Par ailleurs, 11% des consommateurs disent ne pas comprendre les bénéfices du bio. Et pour nombre d’entre eux, la distinction entre bio et naturel reste floue. « 27% des consommateurs pensent que l’offre naturelle est forcément certifiée bio, et 36% estiment que les ingrédients des produits naturels sont bio », explique Marianne Dupuch-Guillois, directrice générale déléguée de la B.U. Cosmétique du groupe Léa Nature.
Le prix reste un frein majeur : 50% des consommateurs n’achètent pas ou peu de produits de grande consommation bio car ils sont plus chers (+7 points par rapport à 2021) [1]. « La MDD bio tire son épingle du jeu car elle permet aux consommateurs d’accéder au bio à un prix qu’ils jugent plus juste », déclare Valérie Locci.
Parallèlement, le regroupement des achats aggrave la situation, notamment pour les TPE et PME qui négociaient directement avec les enseignes ou les centrales régionales. « Ces dernières n’ont plus le temps pour les négociations en direct et nous sortent donc du circuit », explique Marion Rebaud, responsable des opérations commerciales pour Bio Bretagne Océan, Laboratoire Uspalla. « Dans le même temps, les livraisons des grandes marques et des MDD, gérées par les centrales, continuent d’arriver en magasin, sans que les ventes suivent toujours. Ce qui empêche d’autres marques d’être référencées ou de développer leur gamme », ajoute-t-elle.
Repositionnements
Avec 400 références actives, So Bio Etic, la marque non-alimentaire du groupe Léa Nature, couvre toutes les catégories et a maintenu sa présence en GMS. Un maillage qui a permis de limiter la casse. De décembre 2024 à juin 2025, quand la cosmétique bio reculait de 14% en valeur, So Bio ne cédait que 3,7%. « Les ventes se sont stabilisées en mai 2025, et ont enregistré +5,8% en juin 2025 », indique Marianne Dupuch-Guillois.
Léa Nature, qui a récemment réorganisé la direction de sa Business Unit Cosmétique, mise sur l’innovation et des produits accessibles et rassurants.
Distribuée dans l’ouest de la France, Bio Bretagne Océan en revanche, a vu son réseau passer de 120 à 80 magasins, avec en prime une profondeur d’offre réduite. « Je concentre actuellement mes investissements sur une deuxième marque, Passion Marine, vendue dans des boutiques spécialisées en bord de mer. Le site e-commerce BtoC lancé il y a un an nous permet de réaliser de belles marges. Le façonnage fait aussi partie de notre modèle économique », explique Marion Rebaud.
Virage stratégique également pour Pulpe de Vie. « Ce n’est pas la première fois. Cela prouve l’agilité de l’entreprise », indique Julie Ducret, fondatrice de la marque. Après s’être longtemps interrogée sur le circuit des officines, la dirigeante revient à ses premières amours en se concentrant sur le réseau des grandes enseignes bio, avec une offre visage moderne et sensorielle.Pulpe de Vie a ainsi opéré un repack complet : nouveau logo, nouvelles couleurs et design minimaliste, plus en phase avec les codes du marché et les attentes consommateurs. « Parallèlement, nous avons modernisé notre site e-commerce avec un diagnostic beauté en ligne. En deux ans, nous avons doublé notre chiffre d’affaires sur le web. Enfin, l’export fait partie de nos priorités, notamment pour notre gamme hygiène, très demandée », précise la dirigeante.

§ Données disponibles:

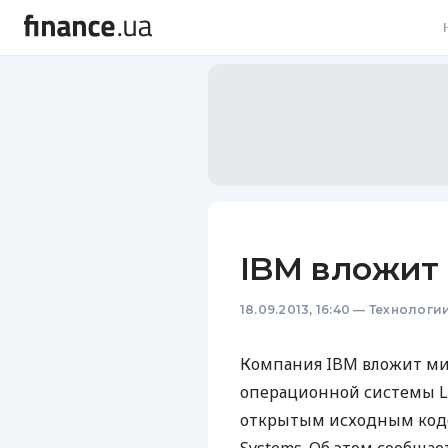
В
В
Л
А
Н
IBM вложит 
С
18.09.2013, 16:40
—
Технологи
П
Т
Компания
IBM
вложит ми
операционной системы Li
Р
открытым исходным кодо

§ Détails de l'exercice: Recopiez à l'identique, s'il vous plaît, le passage du texte sur la cosmétique bio qui va de « Distribuée dans l’ouest » jusqu'à « explique Marion Rebaud. ».

§ Réponse de l'exercice:
Distribuée dans l’ouest de la France, Bio Bretagne Océan en revanche, a vu son réseau passer de 120 à 80 magasins, avec en prime une profondeur d’offre réduite. « Je concentre actuellement mes investissements sur une deuxième marque, Passion Marine, vendue dans des boutiques spécialisées en bord de mer. Le site e-commerce BtoC lancé il y a un an nous permet de réaliser de belles marges. Le façonnage fait aussi partie de notre modèle économique », explique Marion Rebaud.